SolarCity, the largest US residential solar installer, could generate 50% of its revenue from its new direct loan approach to residential PV installations, according to investment firm, ROTH Capital.
In a research note to investors, financial analyst Andy Shen said the solar loan approach by SolarCity, “could be a potential game changer”.
Shen noted that the loan mechanism could be bigger than its lease model, driving both increased sales and higher margins.
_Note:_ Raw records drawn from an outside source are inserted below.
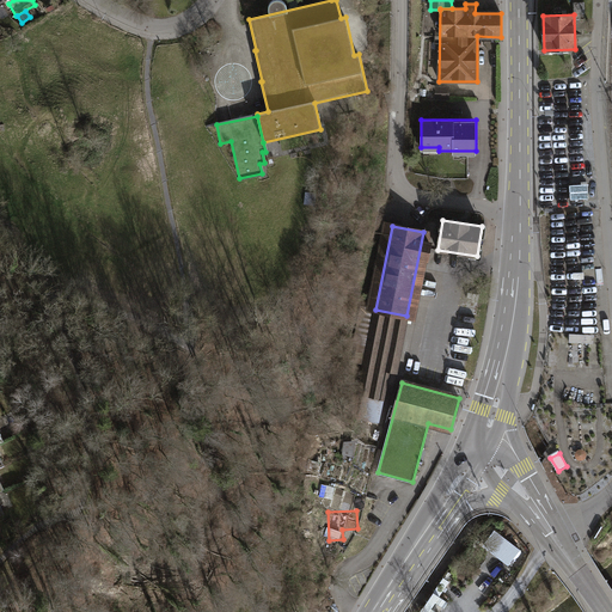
[(521,550),(495,532),(483,549),(508,568),(521,550)]
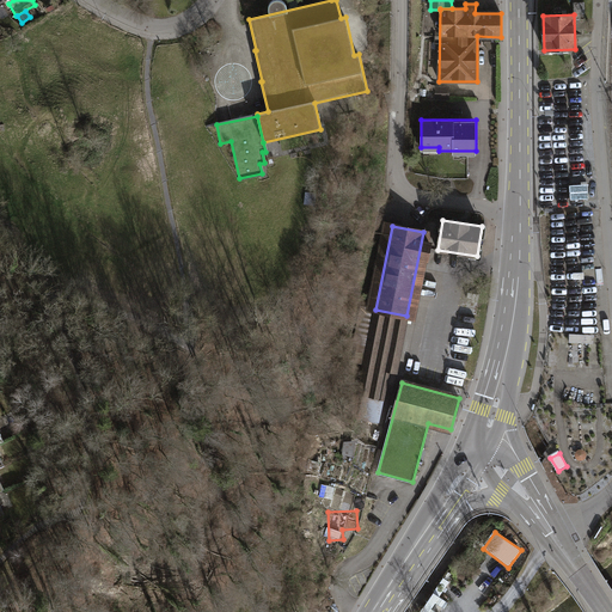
[(450,583),(442,579),(420,611),(434,611),(433,611),(436,606),(444,611),(448,604),(440,598),(450,583)]
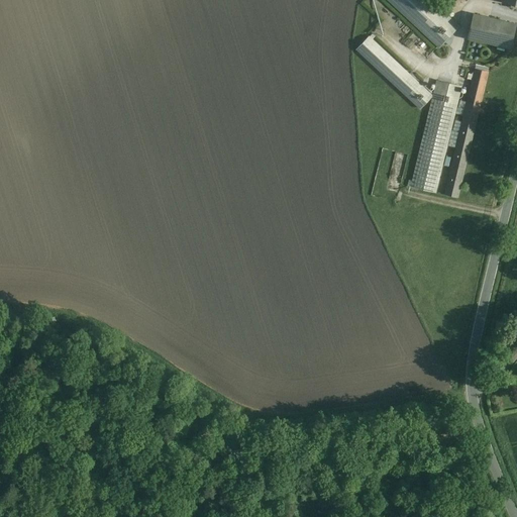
[(430,0),(389,0),(440,47),(459,27),(430,0)]
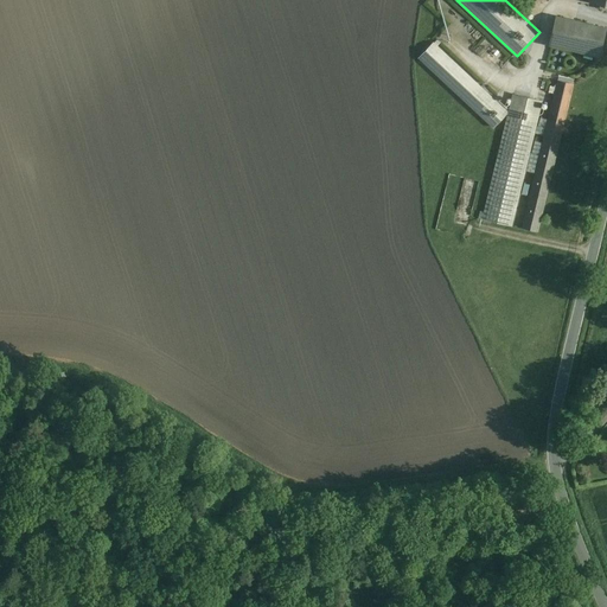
[(606,30),(556,18),(549,45),(599,57),(606,30)]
Shen based his analysis on the assumption that SolarCity could base its loans on fair market value (FMV), which could range from US$4.0/W to more than US$5.0/W, dependent on the variability of electricity prices in the US.
According to Shen, the loan payments could be based on the energy production and likely subject to a 2.9% escalator, while the consumer receives the Investment Tax Credit (ITC) and uses it to pay down the loan, the PV electricity pricing would likely step down as much as 25%, from 16c to 12c/kWh.
In contrast, Shen noted that in the leasing model SolarCity currently uses, around 20% to 30% of cash flows generated in the first five years were normally used to pay tax equity investors. The loan system would mean SolarCity retains the cash flows, cutting out a layer of financial administration and cost.
Such is the benefit to both SolarCity and consumers, ROTH Capital believes the loan approach could be 50% of SolarCity’s revenue stream in 2015.